→ **Passage for review**

Sunday, 7 August 2016
A Grand Day Out in Durham - 6: The Jumping Bean Cafe
A shorter post to finish off my grand day in Durham.
I had been wanting to visit a cafe for a while. I'd felt hot and tired and had planned either to just catch a bus home or to have a quick drink.
Instead I had walked along the river, visited a gallery and thoroughly explored a large churchyard. Instead of that drink I had wandered for a few hours and found a lot of enjoyment in the wandering.
Now I was back on a main shopping street and I honestly was much less tired than I had been before the relaxed wandering and exploration along streets and through gateways, wherever appealed. I was pretty thirsty but I was mentally energised and the only part of me to feel tired now was my feet. It is interesting how much of what we call tiredness is related to a state of mind not a state of body.
I was very glad to have wandered. I enjoyed it then. And I've enjoyed looking at all the photos I took of the riverside and the graves in St. Margaret's extensive grounds. Those things added something precious to my life and cost me nothing except the effort to go and do them. That's the way it's been for the last few months. A making of effort, when I can, to find the precious things.
I was approaching the bus station and still hadn't made a cafe decision. I can be terrible at making cafe decisions. Sometimes I can walk right round a town three times and still won't have been able to go and get a drink. And now my cafe opportunities were running out. Suspense!

→ **To-do item a**
Extract every line of the entries below that contains the string "speed".

→ **Data records**
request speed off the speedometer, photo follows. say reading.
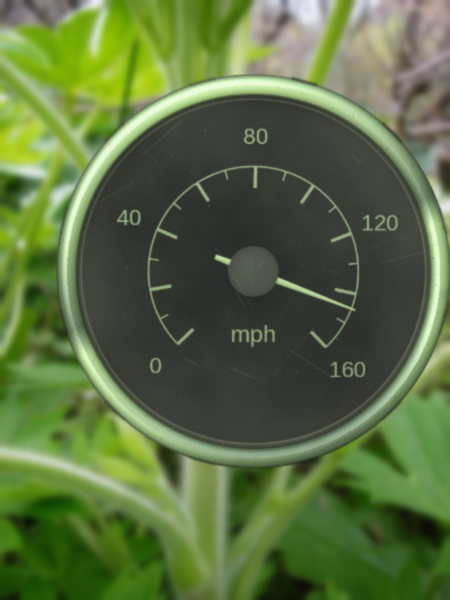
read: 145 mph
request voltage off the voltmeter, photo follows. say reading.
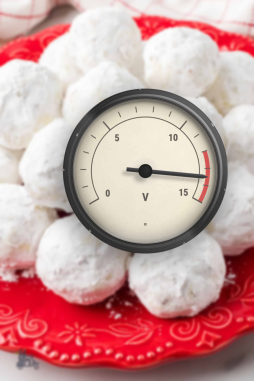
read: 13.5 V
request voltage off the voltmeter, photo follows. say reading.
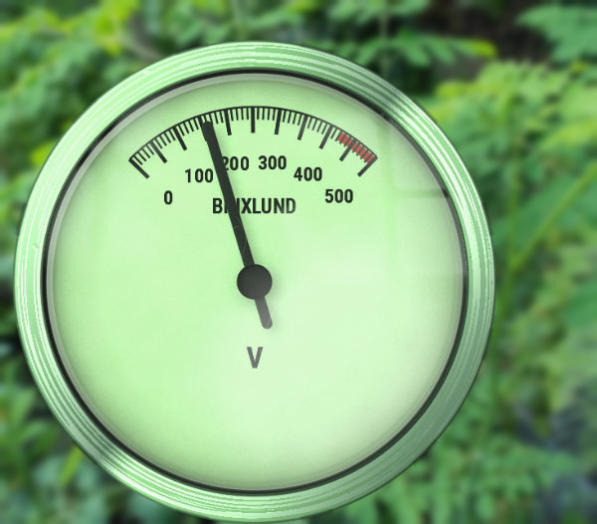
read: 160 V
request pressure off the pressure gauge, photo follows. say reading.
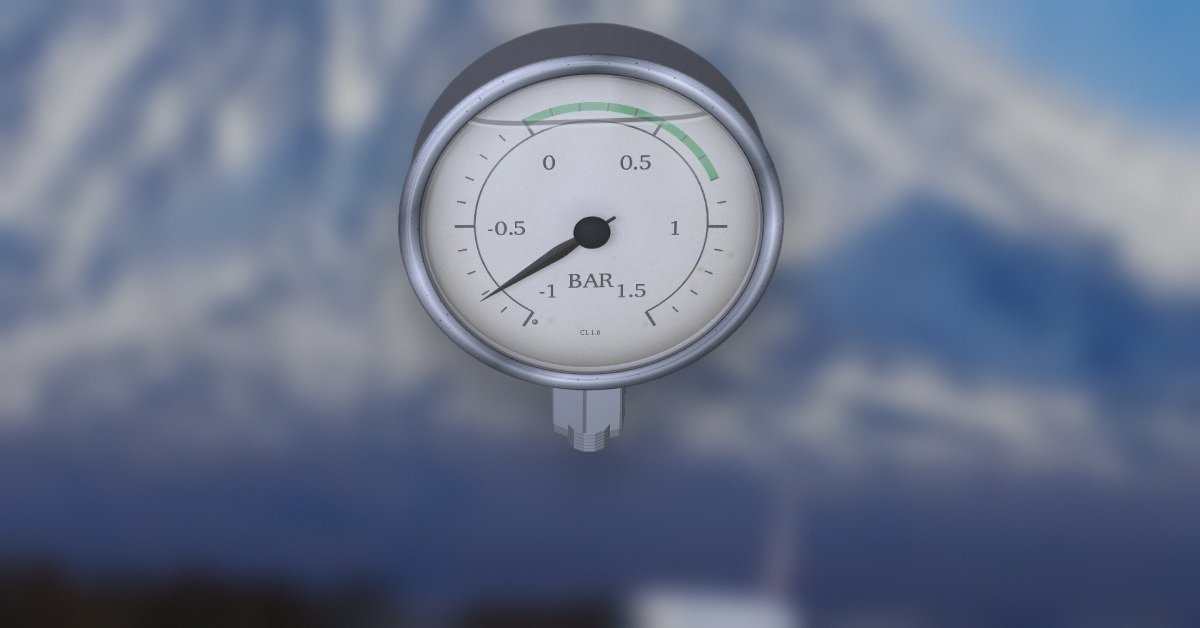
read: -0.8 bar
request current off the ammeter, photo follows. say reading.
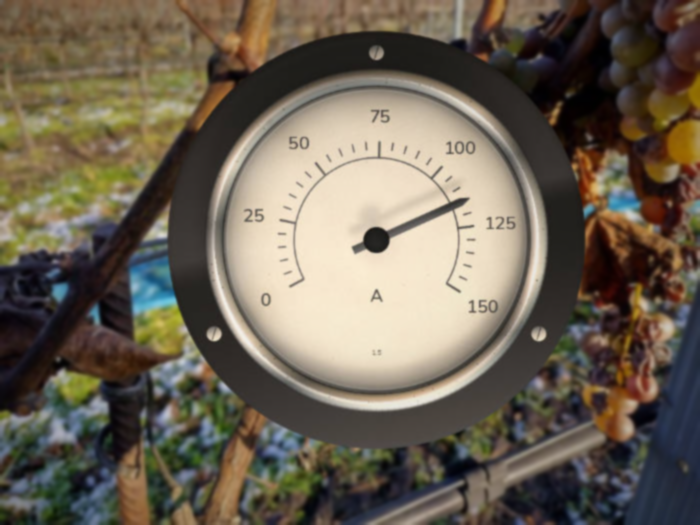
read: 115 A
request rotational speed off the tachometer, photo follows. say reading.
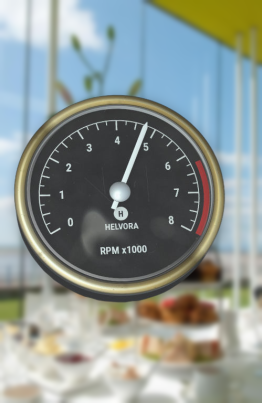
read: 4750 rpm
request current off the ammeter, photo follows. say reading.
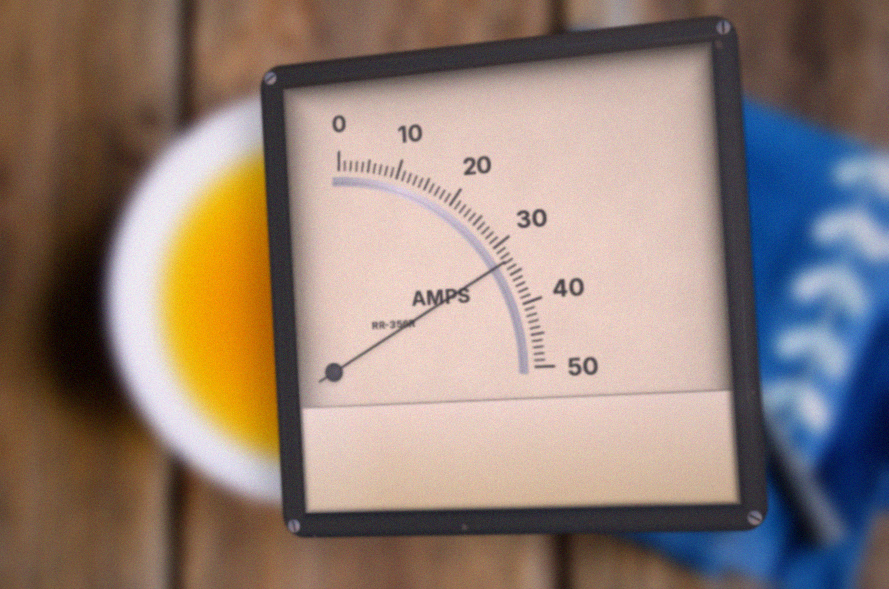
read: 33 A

→ **To-do item b**
Write the next part of the post about the day out in Durham, picking up after its final sentence.

→ **Response box a**
request speed off the speedometer, photo follows. say reading.
request rotational speed off the tachometer, photo follows. say reading.

→ **Response box b**
But then I looked up a quiet street leading up from that busy shopping street - a street of many nice charity shops - and saw a sign for a cafe. It was my last chance. Yes. Last chance saloon. Last fuel before the motorway! No services on M25! (It's been a while since I was on the M25.) I would climb that hill, follow that street, go to that cafe. Determination kicked in. I needed a drink. I needed a quieter place than a bus station. And I needed it now. Not for me a bottle of water from Tesco. I would go to the cafe.
And what a cafe it was. It was the end of their day so it was pretty much deserted. There was no music playing inside. The decor was just right. The service was friendly. The whole place was just what I needed at that moment.
For anyone tempted to follow our cafe visiting example, this is The Jumping Bean on Neville Street. There are lots of good reviews here. This is their Facebook page.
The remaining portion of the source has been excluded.